> Directive: Give the part of the data that opens with the line containing "Отдел имущественны" and runs through the end as a JSON list of strings, one per line, with blank lines and the pictures left out.

# # # #

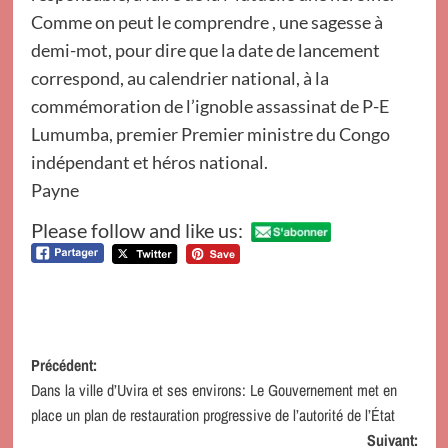
Comme on peut le comprendre , une sagesse à
demi-mot, pour dire que la date de lancement
correspond, au calendrier national, à la
commémoration de l’ignoble assassinat de P-E
Lumumba, premier Premier ministre du Congo
indépendant et héros national.
Payne
Please follow and like us:
Navigation
Précédent:
Dans la ville d’Uvira et ses environs: Le Gouvernement met en
d’article
place un plan de restauration progressive de l’autorité de l’État
Suivant:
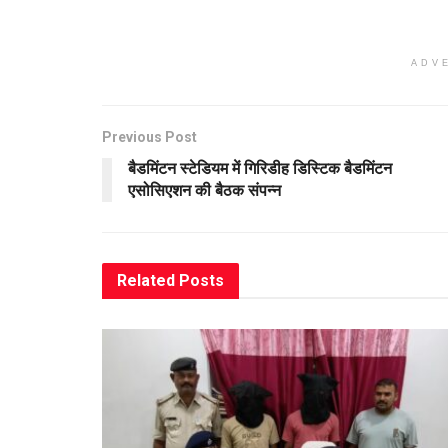
ADV
Previous Post
बैडमिंटन स्टेडियम में गिरिडीह डिस्टिक बैडमिंटन
एसोसिएशन की बैठक संपन्न
Related
Posts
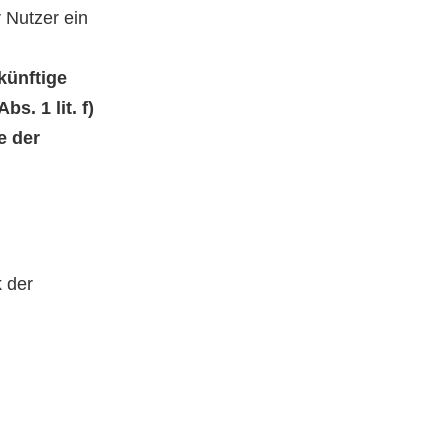
 Nutzer ein
künftige
s. 1 lit. f)
e der
k der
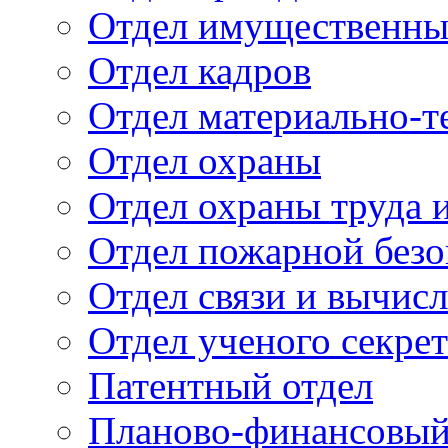
Отдел имущественны
Отдел кадров
Отдел материально-т
Отдел охраны
Отдел охраны труда 
Отдел пожарной безо
Отдел связи и вычис
Отдел ученого секре
Патентный отдел
Планово-финансовый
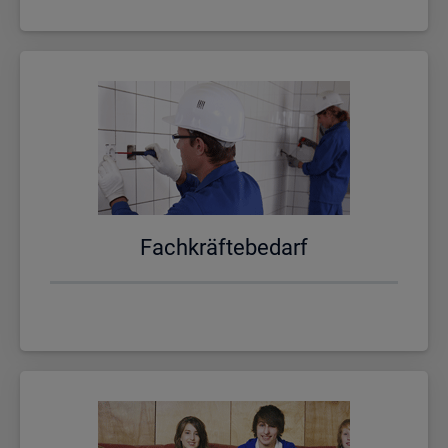
Fach­kräf­te­be­darf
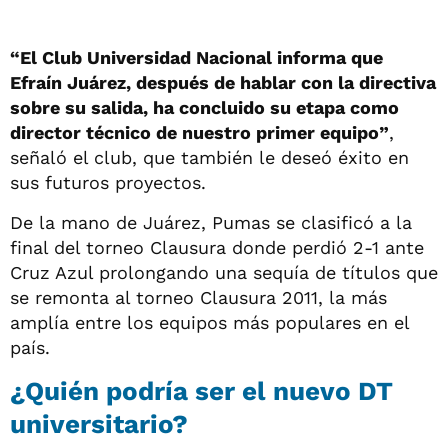
“El Club Universidad Nacional informa que
Efraín Juárez, después de hablar con la directiva
sobre su salida, ha concluido su etapa como
director técnico de nuestro primer equipo”
,
señaló el club, que también le deseó éxito en
sus futuros proyectos.
De la mano de Juárez, Pumas se clasificó a la
final del torneo Clausura donde perdió 2-1 ante
Cruz Azul prolongando una sequía de títulos que
se remonta al torneo Clausura 2011, la más
amplía entre los equipos más populares en el
país.
¿Quién podría ser el nuevo DT
universitario?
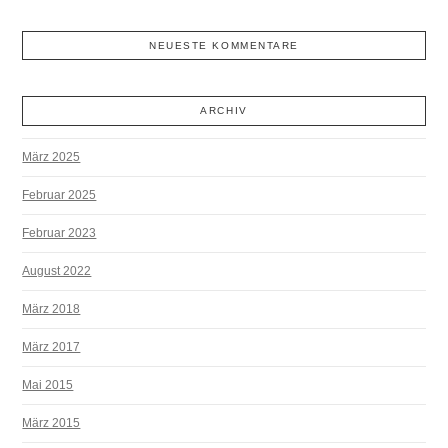
NEUESTE KOMMENTARE
ARCHIV
März 2025
Februar 2025
Februar 2023
August 2022
März 2018
März 2017
Mai 2015
März 2015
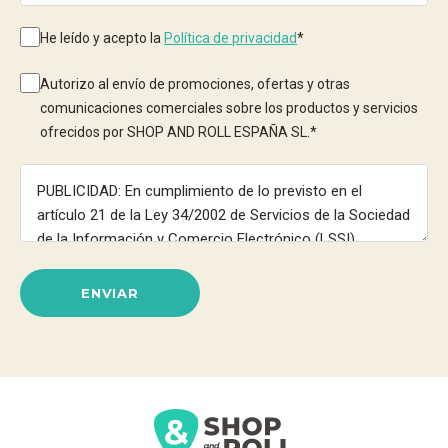
He leído y acepto la
Política de privacidad
*
Autorizo al envío de promociones, ofertas y otras
comunicaciones comerciales sobre los productos y servicios
ofrecidos por SHOP AND ROLL ESPAÑA SL.
*
ENVIAR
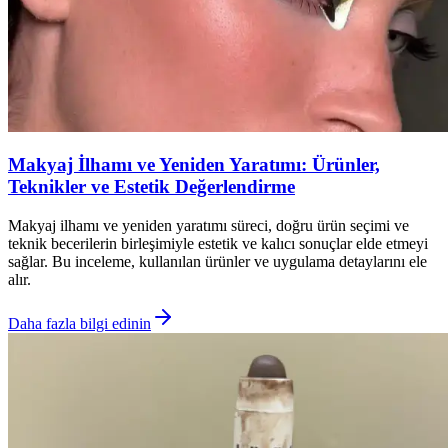
Makyaj İlhamı ve Yeniden Yaratımı: Ürünler,
Teknikler ve Estetik Değerlendirme
Makyaj ilhamı ve yeniden yaratımı süreci, doğru ürün seçimi ve
teknik becerilerin birleşimiyle estetik ve kalıcı sonuçlar elde etmeyi
sağlar. Bu inceleme, kullanılan ürünler ve uygulama detaylarını ele
alır.
Daha fazla bilgi edinin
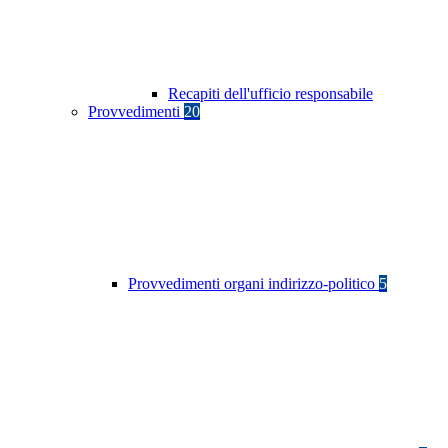
Recapiti dell'ufficio responsabile
Provvedimenti
20
Provvedimenti organi indirizzo-politico
5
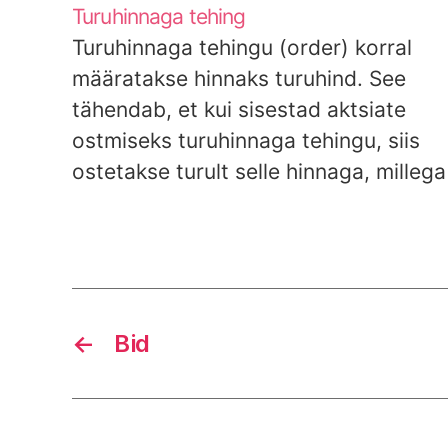
Turuhinnaga tehing
Turuhinnaga tehingu (order) korral
määratakse hinnaks turuhind. See
tähendab, et kui sisestad aktsiate
ostmiseks turuhinnaga tehingu, siis
ostetakse turult selle hinnaga, millega
teised investorid on parasjagu valmis
sulle aktsiaid müüma. Müügi korral
toimub asi vastupidi. Oluliseks
muutub siin vastava aktsia likviidsus.
Kui tegemist on väga likviidse varaga,
←
Bid
siis võib sageli…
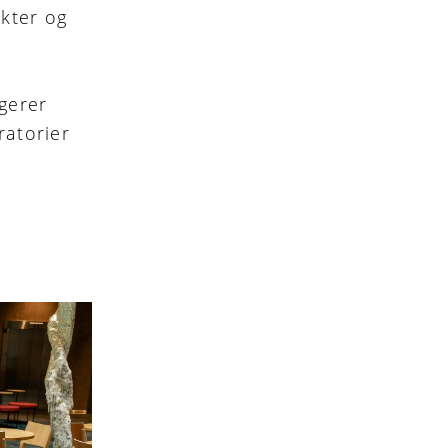
kter og
ngerer
ratorier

# # # #

> Answer to the problem:
[
  "Отдел имущественны",
  "Отдел кадров",
  "Отдел материально-т",
  "Отдел охраны",
  "Отдел охраны труда ",
  "Отдел пожарной безо",
  "Отдел связи и вычис",
  "Отдел ученого секре",
  "Патентный отдел",
  "Планово-финансовый",
  "Fach­kräf­te­be­darf",
  "“El Club Universidad Nacional informa que",
  "Efraín Juárez, después de hablar con la directiva",
  "sobre su salida, ha concluido su etapa como",
  "director técnico de nuestro primer equipo”",
  ",",
  "señaló el club, que también le deseó éxito en",
  "sus futuros proyectos.",
  "De la mano de Juárez, Pumas se clasificó a la",
  "final del torneo Clausura donde perdió 2-1 ante",
  "Cruz Azul prolongando una sequía de títulos que",
  "se remonta al torneo Clausura 2011, la más",
  "amplía entre los equipos más populares en el",
  "país.",
  "¿Quién podría ser el nuevo DT",
  "universitario?",
  "NEUESTE KOMMENTARE",
  "ARCHIV",
  "März 2025",
  "Februar 2025",
  "Februar 2023",
  "August 2022",
  "März 2018",
  "März 2017",
  "Mai 2015",
  "März 2015",
  "He leído y acepto la",
  "Política de privacidad",
  "*",
  "Autorizo al envío de promociones, ofertas y otras",
  "comunicaciones comerciales sobre los productos y servicios",
  "ofrecidos por SHOP AND ROLL ESPAÑA SL.",
  "*",
  "ENVIAR",
  "Makyaj İlhamı ve Yeniden Yaratımı: Ürünler,",
  "Teknikler ve Estetik Değerlendirme",
  "Makyaj ilhamı ve yeniden yaratımı süreci, doğru ürün seçimi ve",
  "teknik becerilerin birleşimiyle estetik ve kalıcı sonuçlar elde etmeyi",
  "sağlar. Bu inceleme, kullanılan ürünler ve uygulama detaylarını ele",
  "alır.",
  "Daha fazla bilgi edinin",
  "Recapiti dell'ufficio responsabile",
  "Provvedimenti",
  "20",
  "Provvedimenti organi indirizzo-politico",
  "5",
  "Turuhinnaga tehing",
  "Turuhinnaga tehingu (order) korral",
  "määratakse hinnaks turuhind. See",
  "tähendab, et kui sisestad aktsiate",
  "ostmiseks turuhinnaga tehingu, siis",
  "ostetakse turult selle hinnaga, millega",
  "teised investorid on parasjagu valmis",
  "sulle aktsiaid müüma. Müügi korral",
  "toimub asi vastupidi. Oluliseks",
  "muutub siin vastava aktsia likviidsus.",
  "Kui tegemist on väga likviidse varaga,",
  "←",
  "Bid",
  "siis võib sageli…",
  "kter og",
  "ngerer",
  "ratorier"
]